Part 2 of the Bill provides for draconian actions, so although the nature of the test in that part is more important, the Minister has not been able to go as far as we had hoped. We have argued that the proper way to deal with the matter would be to require belief on reasonable grounds. That would have included an objective element, but it would have also required the relevant Minister to justify his actions. The Government's proposal that a Minister would to have to be satisfied that something were appropriate rather than only thinking that represents a slightly stronger requirement, but it is not strong enough. We shall continue to support Lords amendment No. 37 because we are dissatisfied with the Minister's approach on the matter, although some improvements to the Bill have been made.

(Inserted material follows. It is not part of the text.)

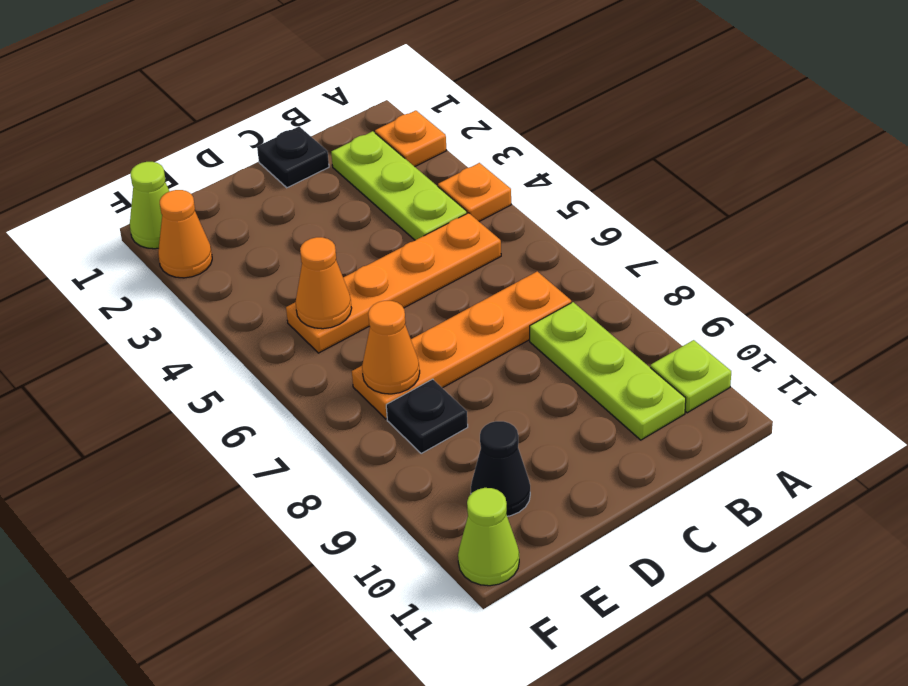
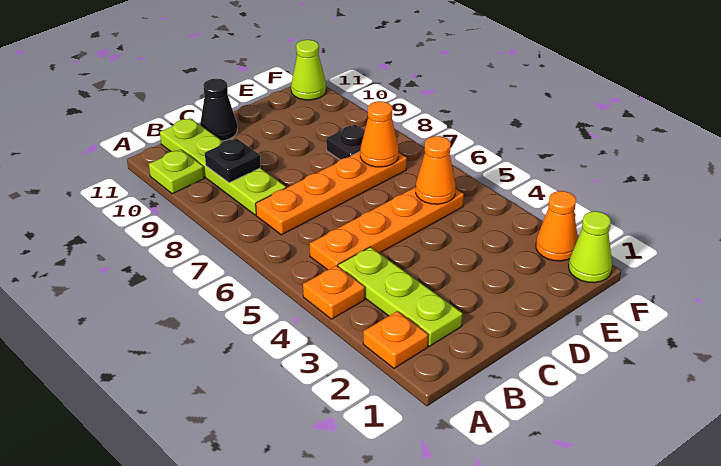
lime 1x3 plate [530,302,686,440] -> lime 1x4 plate [160,118,286,215]
black 1x1 plate [257,126,329,188] -> black 1x1 plate moved to [205,138,261,183]
black 1x1 cone [471,421,530,516] -> black 1x1 cone moved to [200,79,237,141]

Mr. Allan: Liberal Democrats in this House and the other place shared concerns similar to those expressed by the hon. Member for North-East Hertfordshire (Mr. Heald), and we made such arguments in Committee and on Report. However, on balance, we are inclined to accept the Government's proposal. The Minister has made the case that a Minister's judgment will ultimately apply, because we cannot avoid the fact that Ministers will make judgments for which they will be held to account about whether conditions prevail to such an extent that emergency regulations should be brought into play.

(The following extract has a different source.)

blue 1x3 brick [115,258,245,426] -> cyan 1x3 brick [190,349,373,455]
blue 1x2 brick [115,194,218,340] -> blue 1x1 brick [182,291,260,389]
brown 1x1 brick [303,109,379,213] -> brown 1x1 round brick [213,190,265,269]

If we come to challenge a Minister through the legal process or in the House, it is important that the test is genuine so that he or she cannot say, "I thought the measures were appropriate, so you can't do anything to me. If I thought wrongly then tough luck." The threshold of the test is important, but we think that the new wording is satisfactory. The inclusion of the word "appropriate" in the Bill will mean that we will have something to get our teeth into when we come to testing a Minister. Although there are several ways in which the provisions could be phrased to give us more certainty, we must strike a balance somewhere. We think that the Government have conceded enough at this stage of the Bill's passage to satisfy us that the test will be sufficiently robust.